Part of A Hitchhiker's Guide to AI for the Humanities

Claude Code can run in several environments. Each has trade-offs in terms of setup difficulty, cost, and capability. This section helps you choose.

Environment Setup difficulty Cost Best for Limitations
Claude Code on the web None Pro or Max subscription Getting started, one-off tasks, self-contained projects No persistent file system; must upload/download files; no access to local tools
Your own laptop/desktop Low -- run the native installer Pro or Max subscription, or API key Most users. Full control, local files, your own tools Relies on your machine's hardware; you manage your own software
Claude Code Desktop None beyond the desktop app Pro or Max subscription Users who want local Code capabilities without the terminal Requires the Claude Desktop app; less flexible than CLI for scripting and automation
GitHub Codespaces Medium -- create a codespace from a repo GitHub free tier (60 hrs/month) or paid; plus Claude API key or subscription Collaborative projects, consistent environments, working from any device Requires GitHub familiarity; free tier has time limits
University/institutional server Medium to high -- depends on IT support Usually free (institutional infrastructure); plus Claude API key Large datasets, shared projects, data governance compliance May need IT approval; institutional firewalls may block API calls
Cloud VM (AWS, GCP, Azure) High -- cloud account setup, VM management Cloud compute costs + Claude API key Heavy compute tasks, long-running batch processing, team projects Requires cloud infrastructure knowledge; ongoing costs

Recommendations by situation

I'm just starting out

If you are new to Claude entirely, start with Chat -- you do not need Code at all for most humanities work. If you have used Chat and want to try building something, Claude Code on the web is the lowest-friction entry point: no installation, no configuration, no risk to your local files. Try a small project and see whether Code is useful for your work before investing in a more complex setup.

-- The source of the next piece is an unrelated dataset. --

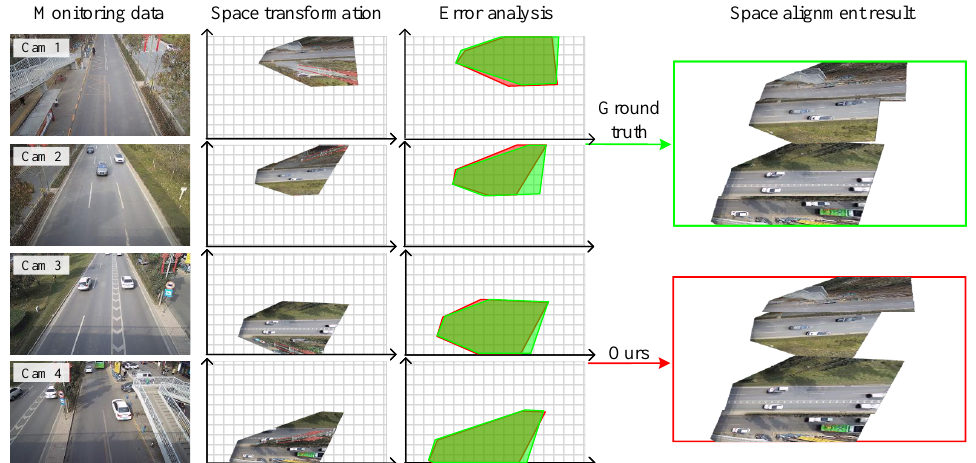
Figure 10. Some qualitative evaluation results of our proposed approach on real environment. The real monitoring scene is two-way multi-lane traffic system with main and side road. Our space alignment results are shown in turn, including the monitoring data, space transformation and the comparison with ground truth. In these results, the ground truth is marked in green and our results are marked in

I want to use Code regularly for my research

Install Claude Code on your laptop or desktop. This gives you full access to your files, your reference managers, your LaTeX installation, and any other tools you use. It is the most natural environment for sustained work.

I'm working with collaborators on a shared project

Consider GitHub Codespaces. Everyone gets the same environment, the project lives in a shared repository, and you can work from any machine with a browser. This is especially useful for digital edition projects or collaborative tool-building where consistency matters.

I need to process sensitive or restricted data

Talk to your institutional IT team about running Claude Code on an institutional server. This keeps data within your institution's infrastructure. You will still need an API key for Claude, and you should confirm that API calls to Anthropic's servers are permitted under your data governance policy. Note that the data is still sent to Anthropic for processing -- the institutional server controls where files are stored, not where the AI processing happens.

For data governance principles that apply across all platforms, see Data Governance.

I have very large datasets or long-running tasks

A cloud VM may be appropriate, but only if you (or someone on your team) is comfortable managing cloud infrastructure. For most humanities projects, the web version or a local installation will be sufficient.


A note on IDE integration

Claude Code can also run inside code editors like VS Code and JetBrains IDEs as an extension. If you already use one of these editors for other work (LaTeX editing, Python scripting, web development), the integrated experience can be convenient -- you get Claude's assistance directly alongside your files and terminal. But an IDE is not required; the standalone CLI works perfectly well.

The Claude Desktop app also supports remote sessions -- Code sessions that run on Anthropic's cloud infrastructure and continue even if you close the app. This is useful for long-running tasks (batch processing large corpora, overnight builds) where you do not want to keep your machine running. Remote sessions are available through the Desktop app's Code tab.